The costs of foreclosures to homeowners and to communities are significant and potentially devastating, threatening local and regional economic growth and recovery. For borrowers, foreclosures can result in a loss of home equity, impaired credit, and more limited access to stable housing and employment. For communities, foreclosed and vacant properties can reduce the value of nearby homes, draining a community's investments in neighborhood revitalization and eroding local governments’ tax bases. Particularly in areas with declining populations and weakening economies, vacant and abandoned properties must be restored to productive use in order to stabilize neighborhoods and to re-establish housing markets.
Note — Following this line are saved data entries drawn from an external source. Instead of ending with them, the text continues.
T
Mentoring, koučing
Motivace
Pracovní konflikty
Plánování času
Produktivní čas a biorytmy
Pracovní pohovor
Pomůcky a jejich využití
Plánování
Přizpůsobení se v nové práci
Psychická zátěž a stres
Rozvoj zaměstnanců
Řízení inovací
The Cleveland Fed joins the Federal Reserve System in addressing the mortgage and foreclosure crisis through a variety of measures, including revisions to the Home Ownership and Equity Protection Act regulations; ongoing data analysis and research; and regional information-sharing forums. This online resource center offers resources for consumers, community development practitioners, and others interested in causes, repercussions, and tools for mitigating the effects of foreclosures in our area.